Actions to take:
1. In the text about Keith Jarrett's Book of Ways, how many clavichords were in the studio during the recording?
2. Continue the text about Keith Jarrett's Book of Ways, picking up after its final sentence.

(Page excerpt)

Studio album by Keith Jarrett
- Released: September 1987
- Recorded: July 1986
- Studio: Tonstudio Bauer Ludwigsburg, W. Germany
- Genre: Improvised music
- Length: 1:41:02
- Label: ECM ECM 1344/45
- Producer: Manfred Eicher

Keith Jarrett chronology
| Spirits (1986) | Book of Ways (1987) | Still Live (1988) |

= Book of Ways =

Book of Ways: The Feeling of Strings is a solo double album by American jazz pianist Keith Jarrett recorded over four hours in July 1986 and released on ECM September the following year, comprising nineteen clavichord improvisations.

==Recording==
As Jarrett stated in an interview with pianist Ted Rosenthal appeared in the Jan-Feb 1997 issue of "Piano and Keyboard magazine": "That whole recording was done in one afternoon and everything was a first take and nothing was coming from any pre-ordained thing. I had no material.... I think Book of Ways is one of the recordings I wish more people would know. I think it has more of what I hear on it than a lot of things (I do) on piano because piano is piano. These two clavichords together made a different instrument. You could use vibrato on one of them and not the other one, and play unison. I was playing two at the same time as you probably could tell.In the original liner notes for the compilation album "Keith Jarrett Selected Recordings", with music selected by Mr. Jarrett himself, he states that:A Note on Book of Ways: To my knowledge, this recording is unique in several ways. We had three clavichords in the studio, two of which were angled together so that I could play them both simultaneously, and the third off to the side. Also we miked the instruments very closely so that the full range of dynamics could be used (clavichords are very quiet and cannot be heard more than a few feet away). The two CDs were made on an off day between concerts with my Trio, and no material was organized beforehand. Everything was spontaneous. The recording was done in four hours.

(End Page excerpt)
(Data shown)

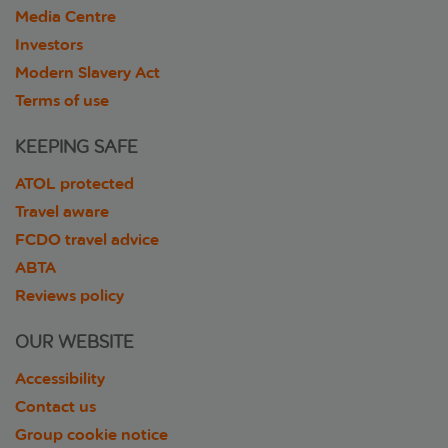
Media Centre
Investors
Modern Slavery Act
Terms of use
KEEPING SAFE
ATOL protected
Travel aware
FCDO travel advice
ABTA
Reviews policy
OUR WEBSITE
Accessibility
Contact us
Group cookie notice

(End Data shown)

Per-task answers:
1. There were three clavichords in the studio.

2.
==Reception==
The AllMusic review by Richard S. Ginell awarded the album 3 stars, stating:Jarrett occasionally tries to stretch the instrument's limited possibilities, hammering percussively on the close-miked strings. Yet for the most part, Jarrett reins in his world-class technique in order to make unpretentiously minimal music on this ancient keyboard. Some of it sounds like folk music, some like new age contemplation, there are convincing neo-baroque musings, and a few of these untitled though numbered selections kick into a higher gear. Sometimes this music is charming; a lot of the time, it gets wearisome. But hey, they also laughed when Keith started putting out massive sets of solo piano...For his 2002 "Keith Jarrett Selected Recordings" album review (which contains "Book of Ways" #12, #14 and #18), Peter Marsh at BBC calls it "extraordinary" and that "the results echo back to Baroque's original role as context for improvisation and simultaneously (through the use of unconventional techniques) rockets it forward a few hundred years."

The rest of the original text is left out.